Sin embargo, el perfil de riesgo del príncipe se elevó tras la publicación de su libro de memorias, “En la sombra” (2023), donde confesó haber matado a 25 combatientes talibanes durante sus intervenciones militares en territorio afgano.
Aquellas declaraciones provocaron duras críticas por parte de veteranos de guerra británicos y encendieron las alarmas de los organismos de seguridad internacionales. Ante este panorama, la opinión pública británica cuestiona con fuerza qué institución o fondo público debería asumir los astronómicos costos de las operaciones policiales destinadas a resguardar a su entorno.
Un retorno familiar a la capital en medio del acercamiento con Carlos III
Este complejo choque institucional coincide con los preparativos de la familia Sussex para establecerse nuevamente en el Reino Unido de manera permanente.

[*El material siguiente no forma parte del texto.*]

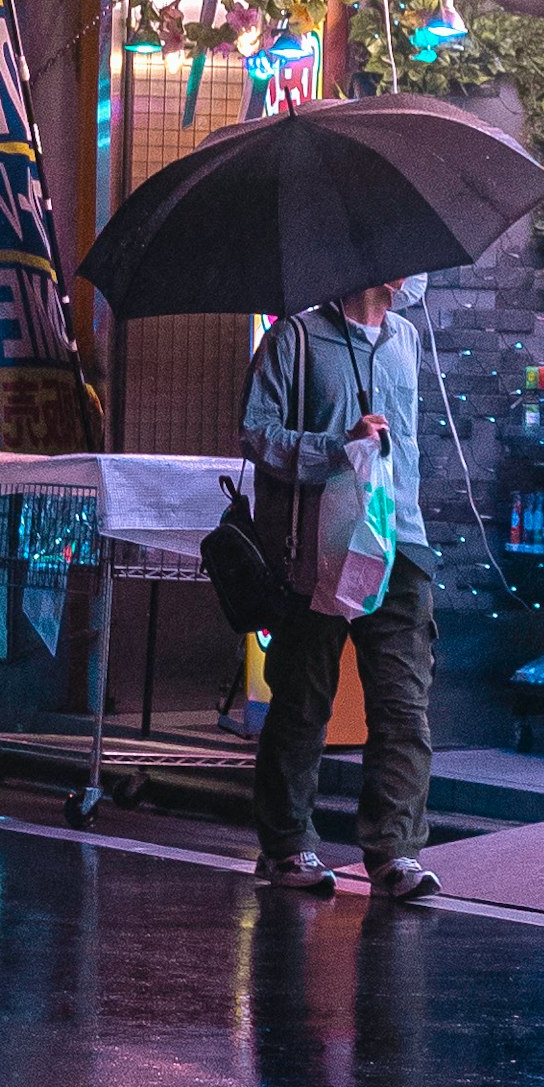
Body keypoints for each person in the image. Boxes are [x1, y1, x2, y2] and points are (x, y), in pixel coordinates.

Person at [235, 272, 439, 896]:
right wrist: (335, 446)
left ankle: (393, 851)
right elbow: (254, 431)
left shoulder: (405, 339)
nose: (414, 270)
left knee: (403, 703)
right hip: (317, 543)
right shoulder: (295, 338)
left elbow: (404, 443)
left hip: (400, 539)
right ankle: (287, 844)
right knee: (303, 699)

Tras años radicados en California, la pareja dio pasos concretos para la reorganización de su vida en la capital británica, entre los que destaca la inscripción de sus dos hijos, los príncipes Archie y Lilibet, en un colegio de Londres, medida que facilitará la rutina diaria y el asentamiento definitivo del núcleo familiar.
El regreso a la capital ocurre en un contexto de progresivo acercamiento afectivo entre el monarca y su hijo menor. Pese a que el rey Carlos III ha expresado satisfacción por tener a su familia cerca y superar el distanciamiento que afectó la imagen institucional de la monarquía, aún no está claro si el monarca intercederá ante el gobierno o las autoridades del Ravec para destrabar el conflicto de seguridad que empaña el retorno de su hijo a la vida británica.